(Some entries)
—————

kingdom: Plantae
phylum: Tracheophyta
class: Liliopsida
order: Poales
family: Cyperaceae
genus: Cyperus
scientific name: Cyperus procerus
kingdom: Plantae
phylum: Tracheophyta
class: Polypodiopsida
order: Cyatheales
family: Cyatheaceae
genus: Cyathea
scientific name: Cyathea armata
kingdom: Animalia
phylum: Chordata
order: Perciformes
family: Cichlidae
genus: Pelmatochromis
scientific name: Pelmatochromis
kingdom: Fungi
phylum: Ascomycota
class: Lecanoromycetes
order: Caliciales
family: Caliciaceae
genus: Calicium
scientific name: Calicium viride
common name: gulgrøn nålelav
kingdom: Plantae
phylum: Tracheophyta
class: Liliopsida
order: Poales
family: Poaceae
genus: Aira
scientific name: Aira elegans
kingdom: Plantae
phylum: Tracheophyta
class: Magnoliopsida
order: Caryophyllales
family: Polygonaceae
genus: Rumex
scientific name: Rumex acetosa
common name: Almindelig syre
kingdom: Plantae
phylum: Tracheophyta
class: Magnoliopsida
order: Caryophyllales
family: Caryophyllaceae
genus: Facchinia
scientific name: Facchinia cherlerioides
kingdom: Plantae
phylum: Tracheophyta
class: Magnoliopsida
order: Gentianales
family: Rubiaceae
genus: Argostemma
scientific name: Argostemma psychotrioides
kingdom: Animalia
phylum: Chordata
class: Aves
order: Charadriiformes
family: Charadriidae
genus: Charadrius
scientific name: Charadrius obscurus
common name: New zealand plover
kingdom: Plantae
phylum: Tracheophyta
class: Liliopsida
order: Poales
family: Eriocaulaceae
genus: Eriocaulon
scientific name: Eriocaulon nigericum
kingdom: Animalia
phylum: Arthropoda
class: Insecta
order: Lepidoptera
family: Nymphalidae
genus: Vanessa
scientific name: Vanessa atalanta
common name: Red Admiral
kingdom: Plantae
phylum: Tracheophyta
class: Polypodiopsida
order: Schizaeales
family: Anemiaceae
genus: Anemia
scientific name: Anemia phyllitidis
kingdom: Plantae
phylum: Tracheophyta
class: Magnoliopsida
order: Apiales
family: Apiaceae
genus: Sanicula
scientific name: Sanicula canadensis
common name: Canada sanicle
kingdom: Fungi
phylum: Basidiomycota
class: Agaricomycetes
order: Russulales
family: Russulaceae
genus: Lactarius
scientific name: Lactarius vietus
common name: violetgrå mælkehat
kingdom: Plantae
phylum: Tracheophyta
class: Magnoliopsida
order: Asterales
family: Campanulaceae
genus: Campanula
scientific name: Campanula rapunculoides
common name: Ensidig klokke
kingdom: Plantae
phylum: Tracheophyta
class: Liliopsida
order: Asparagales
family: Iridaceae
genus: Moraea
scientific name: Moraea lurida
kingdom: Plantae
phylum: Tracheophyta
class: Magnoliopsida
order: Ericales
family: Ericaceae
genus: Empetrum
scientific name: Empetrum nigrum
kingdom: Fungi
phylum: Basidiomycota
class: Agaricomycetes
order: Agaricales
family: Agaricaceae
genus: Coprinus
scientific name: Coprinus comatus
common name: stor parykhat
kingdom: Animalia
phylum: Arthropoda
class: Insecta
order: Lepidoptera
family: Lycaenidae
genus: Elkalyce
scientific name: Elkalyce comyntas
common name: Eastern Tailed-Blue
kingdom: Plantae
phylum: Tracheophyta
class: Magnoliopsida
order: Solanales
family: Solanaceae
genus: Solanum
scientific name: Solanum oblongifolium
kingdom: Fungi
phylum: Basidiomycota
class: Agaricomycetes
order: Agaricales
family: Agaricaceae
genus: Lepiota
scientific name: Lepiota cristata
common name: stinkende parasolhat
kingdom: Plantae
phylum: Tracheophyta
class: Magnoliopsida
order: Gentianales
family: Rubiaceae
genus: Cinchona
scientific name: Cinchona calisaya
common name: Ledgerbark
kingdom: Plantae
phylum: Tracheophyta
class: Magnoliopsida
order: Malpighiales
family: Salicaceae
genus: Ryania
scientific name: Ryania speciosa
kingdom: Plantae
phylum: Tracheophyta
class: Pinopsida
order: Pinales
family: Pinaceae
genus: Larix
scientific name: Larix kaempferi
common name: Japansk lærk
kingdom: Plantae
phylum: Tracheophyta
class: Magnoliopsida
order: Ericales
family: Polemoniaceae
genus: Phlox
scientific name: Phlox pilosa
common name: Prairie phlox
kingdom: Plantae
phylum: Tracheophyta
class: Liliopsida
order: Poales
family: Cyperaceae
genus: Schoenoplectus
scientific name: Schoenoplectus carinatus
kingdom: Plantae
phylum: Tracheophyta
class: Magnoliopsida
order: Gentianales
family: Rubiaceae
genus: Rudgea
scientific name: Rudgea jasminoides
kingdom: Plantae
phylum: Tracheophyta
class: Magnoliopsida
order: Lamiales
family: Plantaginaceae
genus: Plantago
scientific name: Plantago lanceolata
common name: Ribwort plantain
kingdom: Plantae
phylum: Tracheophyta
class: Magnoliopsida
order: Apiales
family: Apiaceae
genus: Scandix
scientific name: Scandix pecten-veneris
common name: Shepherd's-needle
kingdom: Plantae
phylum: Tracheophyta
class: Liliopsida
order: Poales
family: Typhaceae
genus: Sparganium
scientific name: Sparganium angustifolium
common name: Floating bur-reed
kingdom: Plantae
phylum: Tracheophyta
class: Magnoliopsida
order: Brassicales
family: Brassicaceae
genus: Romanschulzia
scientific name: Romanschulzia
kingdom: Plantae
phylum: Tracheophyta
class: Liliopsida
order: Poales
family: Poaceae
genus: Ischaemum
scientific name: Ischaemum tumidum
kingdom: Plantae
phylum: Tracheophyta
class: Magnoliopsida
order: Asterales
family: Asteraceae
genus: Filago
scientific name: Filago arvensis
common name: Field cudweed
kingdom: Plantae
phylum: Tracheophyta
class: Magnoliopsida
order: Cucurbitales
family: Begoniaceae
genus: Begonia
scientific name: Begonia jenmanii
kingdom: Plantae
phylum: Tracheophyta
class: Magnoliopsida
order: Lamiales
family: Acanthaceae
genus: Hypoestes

—————

▶ Aim
Give the lines of the entries as a Markdown table, starting at the line that contains "scientific name: Charadrius obscurus" and ending at the line that contains "scientific name: Coprinus comatus". Use the columns No. and Line, number each row, and leave out any blank lines.

▶ Exercise output
| No. | Line |
|---|---|
| 1 | scientific name: Charadrius obscurus |
| 2 | common name: New zealand plover |
| 3 | kingdom: Plantae |
| 4 | phylum: Tracheophyta |
| 5 | class: Liliopsida |
| 6 | order: Poales |
| 7 | family: Eriocaulaceae |
| 8 | genus: Eriocaulon |
| 9 | scientific name: Eriocaulon nigericum |
| 10 | kingdom: Animalia |
| 11 | phylum: Arthropoda |
| 12 | class: Insecta |
| 13 | order: Lepidoptera |
| 14 | family: Nymphalidae |
| 15 | genus: Vanessa |
| 16 | scientific name: Vanessa atalanta |
| 17 | common name: Red Admiral |
| 18 | kingdom: Plantae |
| 19 | phylum: Tracheophyta |
| 20 | class: Polypodiopsida |
| 21 | order: Schizaeales |
| 22 | family: Anemiaceae |
| 23 | genus: Anemia |
| 24 | scientific name: Anemia phyllitidis |
| 25 | kingdom: Plantae |
| 26 | phylum: Tracheophyta |
| 27 | class: Magnoliopsida |
| 28 | order: Apiales |
| 29 | family: Apiaceae |
| 30 | genus: Sanicula |
| 31 | scientific name: Sanicula canadensis |
| 32 | common name: Canada sanicle |
| 33 | kingdom: Fungi |
| 34 | phylum: Basidiomycota |
| 35 | class: Agaricomycetes |
| 36 | order: Russulales |
| 37 | family: Russulaceae |
| 38 | genus: Lactarius |
| 39 | scientific name: Lactarius vietus |
| 40 | common name: violetgrå mælkehat |
| 41 | kingdom: Plantae |
| 42 | phylum: Tracheophyta |
| 43 | class: Magnoliopsida |
| 44 | order: Asterales |
| 45 | family: Campanulaceae |
| 46 | genus: Campanula |
| 47 | scientific name: Campanula rapunculoides |
| 48 | common name: Ensidig klokke |
| 49 | kingdom: Plantae |
| 50 | phylum: Tracheophyta |
| 51 | class: Liliopsida |
| 52 | order: Asparagales |
| 53 | family: Iridaceae |
| 54 | genus: Moraea |
| 55 | scientific name: Moraea lurida |
| 56 | kingdom: Plantae |
| 57 | phylum: Tracheophyta |
| 58 | class: Magnoliopsida |
| 59 | order: Ericales |
| 60 | family: Ericaceae |
| 61 | genus: Empetrum |
| 62 | scientific name: Empetrum nigrum |
| 63 | kingdom: Fungi |
| 64 | phylum: Basidiomycota |
| 65 | class: Agaricomycetes |
| 66 | order: Agaricales |
| 67 | family: Agaricaceae |
| 68 | genus: Coprinus |
| 69 | scientific name: Coprinus comatus |